Prices on 19 percent of homes on the market as of March 1 had been cut at least once, the lowest percentage since San Francisco-based Trulia started tracking reductions in April 2009. At the peak in October and November, 26 percent of sellers had cut their asking price.

More homes will come on the market as the weather warms.

Buyers and sellers are finally coming together and sellers are pricing the homes properly from the start, said Ken Shuman, head of communications at Trulia.

The shift comes after home prices toppled by an average of 30 percent from peak to trough before starting to stabilize and as loan delinquencies and foreclosures raced to record highs.

In January, unusually harsh winter weather in much of the country squelched home sales. Existing home sales fell more than 7 percent to the weakest level since June and new homes sales set a record low.

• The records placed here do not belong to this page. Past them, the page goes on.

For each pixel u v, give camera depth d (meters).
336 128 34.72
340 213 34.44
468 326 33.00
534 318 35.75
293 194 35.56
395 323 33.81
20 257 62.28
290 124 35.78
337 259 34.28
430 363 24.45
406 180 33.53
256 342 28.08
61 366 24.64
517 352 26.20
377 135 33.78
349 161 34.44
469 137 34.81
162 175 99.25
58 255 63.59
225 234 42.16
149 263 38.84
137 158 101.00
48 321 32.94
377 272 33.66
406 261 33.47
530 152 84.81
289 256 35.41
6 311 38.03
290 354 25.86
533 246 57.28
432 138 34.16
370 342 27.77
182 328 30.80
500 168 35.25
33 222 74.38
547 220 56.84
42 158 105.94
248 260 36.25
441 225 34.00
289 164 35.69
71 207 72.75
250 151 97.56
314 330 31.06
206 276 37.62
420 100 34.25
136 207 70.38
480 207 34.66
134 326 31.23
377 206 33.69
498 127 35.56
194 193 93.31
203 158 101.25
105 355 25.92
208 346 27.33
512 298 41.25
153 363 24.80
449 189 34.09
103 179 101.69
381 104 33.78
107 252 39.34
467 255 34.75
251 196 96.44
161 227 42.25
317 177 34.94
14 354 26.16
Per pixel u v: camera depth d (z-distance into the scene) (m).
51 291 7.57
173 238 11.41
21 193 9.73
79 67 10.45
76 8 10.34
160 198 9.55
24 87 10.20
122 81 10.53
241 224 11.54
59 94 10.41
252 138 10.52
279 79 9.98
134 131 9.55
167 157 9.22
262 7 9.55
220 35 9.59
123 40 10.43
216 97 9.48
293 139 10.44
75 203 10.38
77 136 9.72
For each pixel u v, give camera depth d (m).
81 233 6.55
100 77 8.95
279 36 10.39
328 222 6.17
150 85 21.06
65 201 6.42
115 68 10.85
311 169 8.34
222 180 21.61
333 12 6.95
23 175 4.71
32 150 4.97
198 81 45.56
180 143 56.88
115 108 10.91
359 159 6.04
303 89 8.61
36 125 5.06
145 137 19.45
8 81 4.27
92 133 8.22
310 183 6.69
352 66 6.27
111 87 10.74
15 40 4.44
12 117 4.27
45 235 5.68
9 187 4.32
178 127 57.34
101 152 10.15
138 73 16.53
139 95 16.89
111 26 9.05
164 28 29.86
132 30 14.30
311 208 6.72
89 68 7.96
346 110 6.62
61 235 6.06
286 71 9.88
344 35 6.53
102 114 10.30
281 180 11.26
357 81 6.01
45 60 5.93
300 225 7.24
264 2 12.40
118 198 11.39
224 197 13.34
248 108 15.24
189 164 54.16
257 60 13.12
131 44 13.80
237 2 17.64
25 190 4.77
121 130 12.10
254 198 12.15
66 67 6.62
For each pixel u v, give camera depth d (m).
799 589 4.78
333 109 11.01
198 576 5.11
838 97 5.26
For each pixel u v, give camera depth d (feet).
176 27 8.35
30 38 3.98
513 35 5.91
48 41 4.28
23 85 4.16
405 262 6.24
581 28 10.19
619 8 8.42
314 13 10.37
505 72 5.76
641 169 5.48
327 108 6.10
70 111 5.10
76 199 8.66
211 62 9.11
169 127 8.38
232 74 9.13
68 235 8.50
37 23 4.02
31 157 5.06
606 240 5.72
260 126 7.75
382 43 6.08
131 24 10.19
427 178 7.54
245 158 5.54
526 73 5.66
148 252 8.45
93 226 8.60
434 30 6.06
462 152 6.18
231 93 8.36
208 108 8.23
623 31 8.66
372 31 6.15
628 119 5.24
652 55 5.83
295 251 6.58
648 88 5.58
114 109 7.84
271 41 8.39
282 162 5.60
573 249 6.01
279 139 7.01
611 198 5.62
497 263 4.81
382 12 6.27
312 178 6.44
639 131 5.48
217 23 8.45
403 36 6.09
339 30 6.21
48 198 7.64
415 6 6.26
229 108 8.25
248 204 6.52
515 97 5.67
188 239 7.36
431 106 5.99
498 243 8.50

We've seen enough fluctuation in the market that agents understand pricing properly and sellers are actually beginning to listen to the advice they are getting, Shuman said.

Better pricing is leading to less time on the market, less price reduction and in a lot of markets we're starting to see bidding wars on lower end properties, he added.

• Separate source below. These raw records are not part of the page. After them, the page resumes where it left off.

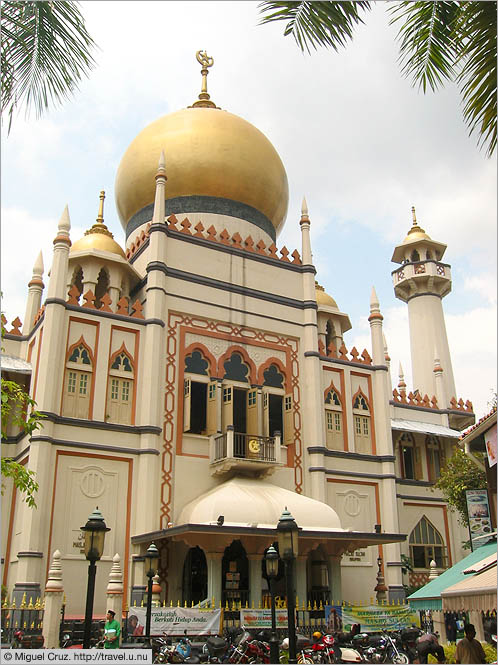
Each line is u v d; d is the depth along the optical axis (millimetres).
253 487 21797
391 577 25031
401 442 30562
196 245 24938
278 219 30750
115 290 25438
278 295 26406
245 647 15172
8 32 10688
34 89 10648
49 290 21453
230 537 19406
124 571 20062
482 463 19141
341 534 20484
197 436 22781
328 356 27016
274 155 30250
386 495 26203
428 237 39844
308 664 14578
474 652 11148
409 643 16797
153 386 22062
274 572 14523
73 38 10773
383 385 27719
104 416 21312
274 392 25156
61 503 19719
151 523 20641
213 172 28094
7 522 20641
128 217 29719
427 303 38938
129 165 29109
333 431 26125
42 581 18641
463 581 13445
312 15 9586
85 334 21875
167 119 29484
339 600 21141
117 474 20906
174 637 16484
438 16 10172
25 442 20891
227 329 24688
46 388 20172
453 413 33188
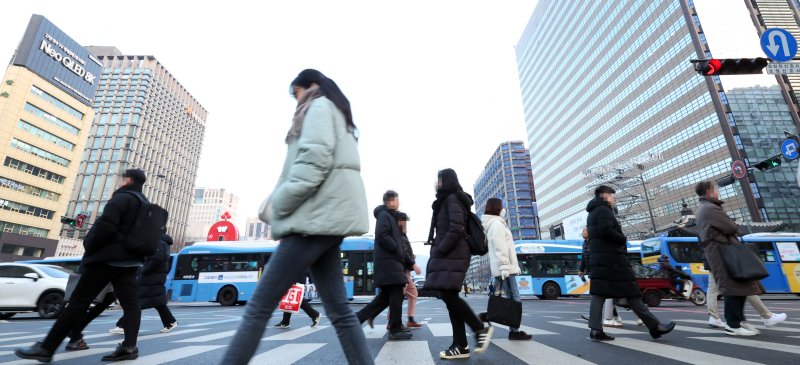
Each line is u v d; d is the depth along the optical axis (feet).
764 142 150.30
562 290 58.34
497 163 421.18
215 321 23.93
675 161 172.76
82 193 231.30
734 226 14.05
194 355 10.62
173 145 287.69
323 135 5.77
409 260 18.30
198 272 51.16
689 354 9.98
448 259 10.37
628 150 201.46
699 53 162.61
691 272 48.03
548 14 304.30
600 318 12.70
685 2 171.01
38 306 29.71
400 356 10.21
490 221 13.57
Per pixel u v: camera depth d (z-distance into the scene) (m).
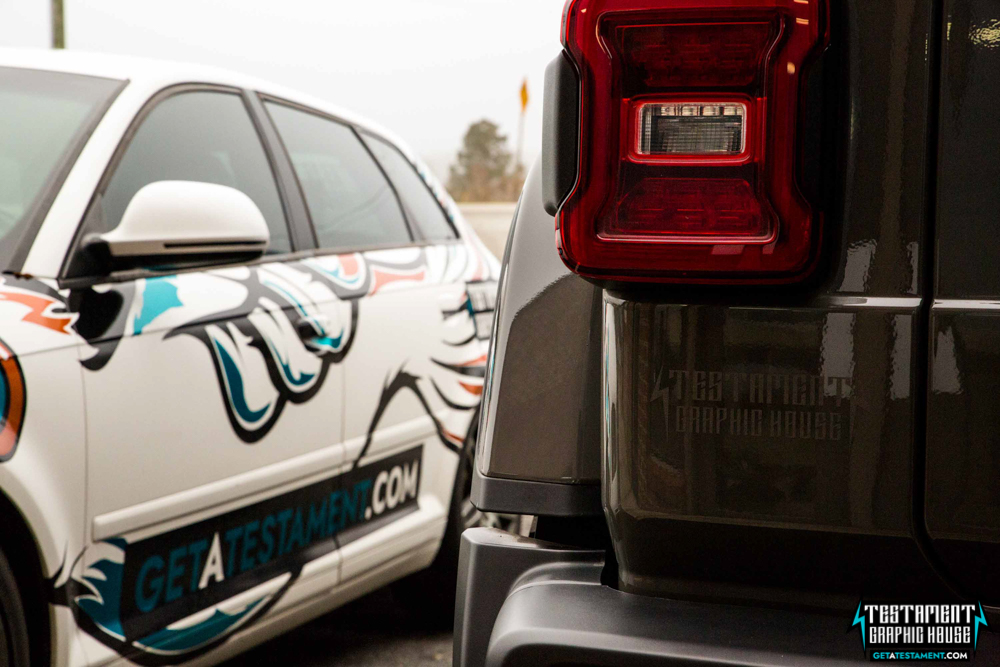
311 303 2.72
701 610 1.16
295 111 3.12
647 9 1.05
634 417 1.14
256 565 2.45
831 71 1.04
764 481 1.09
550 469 1.33
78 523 2.01
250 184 2.80
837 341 1.06
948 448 1.03
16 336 1.96
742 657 1.09
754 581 1.14
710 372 1.10
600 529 1.33
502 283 1.40
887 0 1.04
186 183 2.31
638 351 1.13
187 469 2.26
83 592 2.02
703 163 1.05
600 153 1.07
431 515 3.09
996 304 1.02
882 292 1.05
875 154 1.04
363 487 2.82
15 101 2.46
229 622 2.36
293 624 2.63
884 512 1.06
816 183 1.03
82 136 2.39
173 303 2.31
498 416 1.36
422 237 3.43
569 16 1.08
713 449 1.11
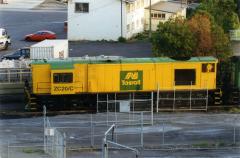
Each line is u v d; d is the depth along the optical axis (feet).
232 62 166.81
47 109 153.48
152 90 156.35
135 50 221.66
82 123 139.85
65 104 153.99
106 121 140.67
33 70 151.94
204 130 134.62
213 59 157.69
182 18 183.62
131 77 155.33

Housing demand, however, faces another hurdle entering the spring, when a federal incentive program ends.

Home shoppers who are eligible for an $8,000 first-time buyer tax credit, or repeat buyers who qualify for a $6,500 credit, must sign contracts by April 30 and close loans by the end of June.

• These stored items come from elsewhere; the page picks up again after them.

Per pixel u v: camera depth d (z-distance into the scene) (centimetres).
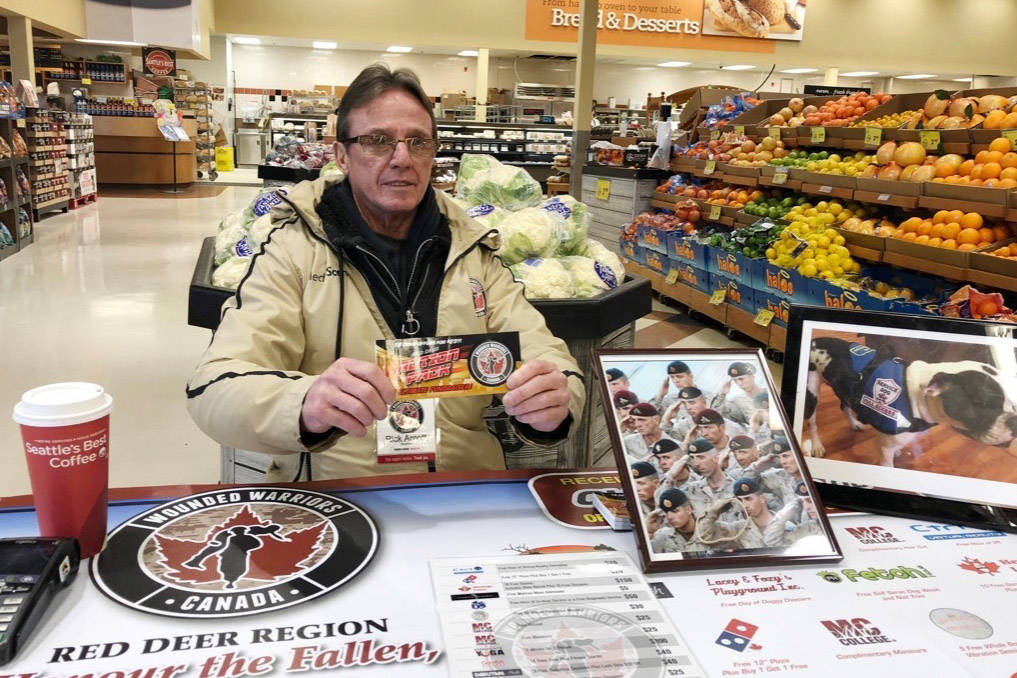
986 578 96
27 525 98
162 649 75
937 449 112
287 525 99
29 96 930
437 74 1930
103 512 91
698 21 1686
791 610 87
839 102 589
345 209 157
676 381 107
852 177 476
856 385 115
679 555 95
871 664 78
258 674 72
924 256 397
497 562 93
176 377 408
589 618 83
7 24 1129
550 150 1450
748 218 564
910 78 1975
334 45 1845
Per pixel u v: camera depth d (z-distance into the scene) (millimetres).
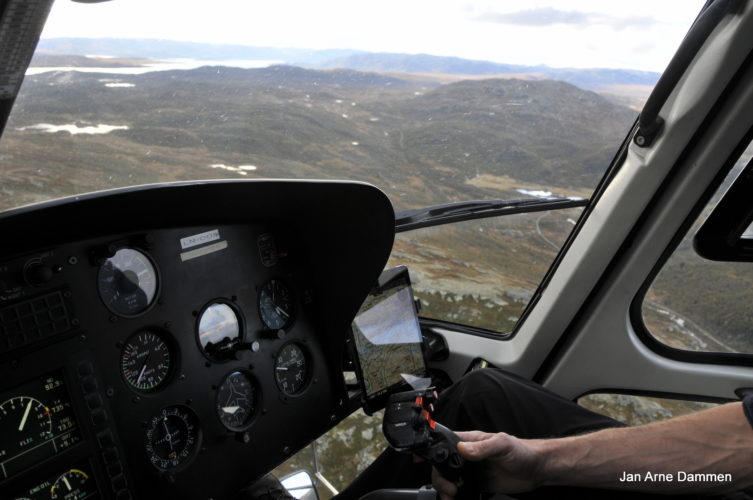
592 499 1342
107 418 1434
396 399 1378
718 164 1852
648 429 1218
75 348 1381
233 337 1761
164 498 1552
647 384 2303
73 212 1275
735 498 1203
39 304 1318
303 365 1964
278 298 1891
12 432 1289
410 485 1691
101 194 1285
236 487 1719
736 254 1991
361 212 1784
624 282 2143
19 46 749
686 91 1815
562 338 2352
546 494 1396
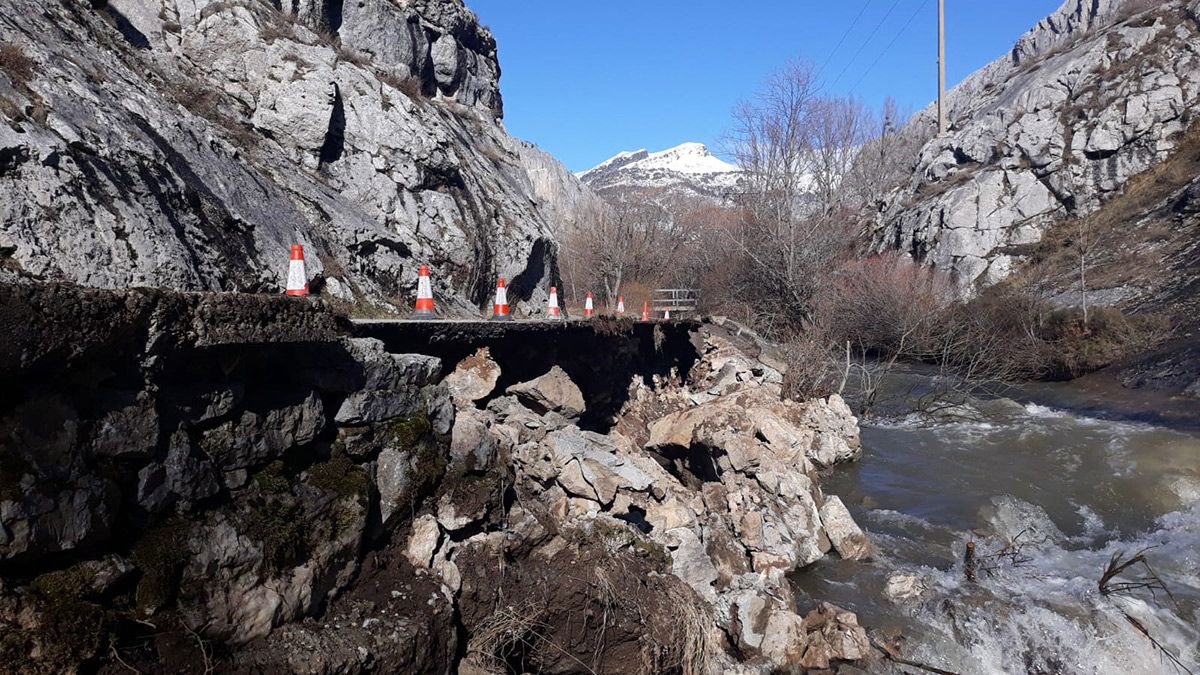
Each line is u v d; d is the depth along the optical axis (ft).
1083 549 31.22
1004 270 101.40
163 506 11.17
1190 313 67.05
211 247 25.27
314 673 11.89
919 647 22.95
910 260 110.52
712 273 102.58
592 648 17.80
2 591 8.82
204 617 11.10
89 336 9.84
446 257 41.42
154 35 37.65
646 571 19.92
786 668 20.93
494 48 71.36
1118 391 59.72
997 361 69.41
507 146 63.36
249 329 12.57
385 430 16.33
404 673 13.51
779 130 91.81
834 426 44.21
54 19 29.45
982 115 133.18
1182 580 27.73
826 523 29.60
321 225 33.73
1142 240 87.61
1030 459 43.73
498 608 16.51
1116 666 22.61
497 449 19.51
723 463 31.37
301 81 38.34
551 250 55.36
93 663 9.62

Did we pull all of our qualified buyers forward, and what's the demand going to be like overall whether there is a credit or not come the big selling season? Shuman said. That's the biggest challenge coming off of the tax credit.

In the meantime, the price reductions among the top 50 national cities seen over the past month point to stabilization in some of the hardest-hit areas.

Six major California cities had the lowest share of home price cuts in February, Trulia found. Prices were lowered on 16 percent of the listings in San Francisco, 15 percent in Sacramento, 13 percent in San Diego and in Oakland, and 12 percent in San Jose and Fresno.

The four cities leading the pack of price cutters, in contrast, were Milwaukee, Wisconsin (33 percent of sellers cut prices), Phoenix and Mesa, Arizona (each with 31 percent), and Memphis, Tennessee (also 31 percent).

Sellers in the these cities need to look at the newest comparables on the market and price aggressively from the start to help catch the attention of buyers and avoid future reductions, said Shuman.